#### TEXTAUSZUG ####
# Resident Evil: Vendetta - CGI-Film mit Leon S. Kennedy in der Hauptrolle in Arbeit



## Knusperferkel (26. März 2016)

Jetzt ist Deine Meinung zu *Resident Evil: Vendetta - CGI-Film mit Leon S. Kennedy in der Hauptrolle in Arbeit* gefragt. 


				Bitte beachtet: Der Kommentarbereich wird gemäß der Forenregeln moderiert.





			Dieser Inhalt steht nur eingeloggten Mitgliedern zur Verfügung.
        

 Zum Artikel: Resident Evil: Vendetta - CGI-Film mit Leon S. Kennedy in der Hauptrolle in Arbeit


----------



## hawkytonk (26. März 2016)

"Resident Evil: Vendetta soll in 2017..." - Werter Herr Borda, was soll es denn nun werden, deutsch oder englisch? Im Deutschen heißt das immer noch "... im Jahr 2017..." oder "...soll 2017 erscheinen...".


----------



## Knusperferkel (26. März 2016)

hawkytonk schrieb:


> "Resident Evil: Vendetta soll in 2017..." - Werter Herr Borda, was soll es denn nun werden, deutsch oder englisch? Im Deutschen heißt das immer noch "... im Jahr 2017..." oder "...soll 2017 erscheinen...".



Hi Hawkytonk, danke dir für deine Aufmerksamkeit, ist korrigiert.


----------
####
Schreiben Sie einen Abschnitt der Forendiskussion oben wortgetreu ab. Setzen Sie bei den Worten „Jetzt ist Deine“ ein und hören Sie nach „der Forenregeln moderiert.“ auf.
#### AUSGANGSDATEN ####
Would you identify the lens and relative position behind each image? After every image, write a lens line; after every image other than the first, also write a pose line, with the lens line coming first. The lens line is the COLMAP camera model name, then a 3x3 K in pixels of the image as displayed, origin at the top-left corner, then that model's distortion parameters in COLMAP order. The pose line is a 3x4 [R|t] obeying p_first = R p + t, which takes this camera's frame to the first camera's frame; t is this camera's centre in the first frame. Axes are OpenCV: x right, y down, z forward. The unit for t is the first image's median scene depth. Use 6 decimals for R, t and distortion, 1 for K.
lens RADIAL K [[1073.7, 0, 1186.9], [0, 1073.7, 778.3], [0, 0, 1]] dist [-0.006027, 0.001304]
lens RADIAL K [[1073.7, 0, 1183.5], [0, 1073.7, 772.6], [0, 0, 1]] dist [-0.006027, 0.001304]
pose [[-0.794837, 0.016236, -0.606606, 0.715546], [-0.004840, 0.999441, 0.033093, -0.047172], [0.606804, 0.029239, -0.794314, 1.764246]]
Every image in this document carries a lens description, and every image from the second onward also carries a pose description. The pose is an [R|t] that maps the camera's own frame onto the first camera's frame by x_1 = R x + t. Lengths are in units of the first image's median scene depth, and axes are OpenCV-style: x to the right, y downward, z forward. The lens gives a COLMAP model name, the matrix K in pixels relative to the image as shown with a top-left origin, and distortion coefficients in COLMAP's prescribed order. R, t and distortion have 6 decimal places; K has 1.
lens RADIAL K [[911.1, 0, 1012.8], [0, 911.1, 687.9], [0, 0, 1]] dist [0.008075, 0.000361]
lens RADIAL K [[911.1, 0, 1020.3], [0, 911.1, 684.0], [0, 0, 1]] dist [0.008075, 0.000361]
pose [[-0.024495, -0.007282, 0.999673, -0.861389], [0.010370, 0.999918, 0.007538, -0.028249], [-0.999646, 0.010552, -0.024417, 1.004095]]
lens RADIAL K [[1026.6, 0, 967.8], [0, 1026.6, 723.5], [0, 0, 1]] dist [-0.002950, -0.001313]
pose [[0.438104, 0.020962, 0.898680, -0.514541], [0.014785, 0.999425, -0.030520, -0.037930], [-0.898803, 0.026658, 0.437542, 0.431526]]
####
• _ERGEBNIS_
Jetzt ist Deine Meinung zu *Resident Evil: Vendetta - CGI-Film mit Leon S. Kennedy in der Hauptrolle in Arbeit* gefragt. 


				Bitte beachtet: Der Kommentarbereich wird gemäß der Forenregeln moderiert.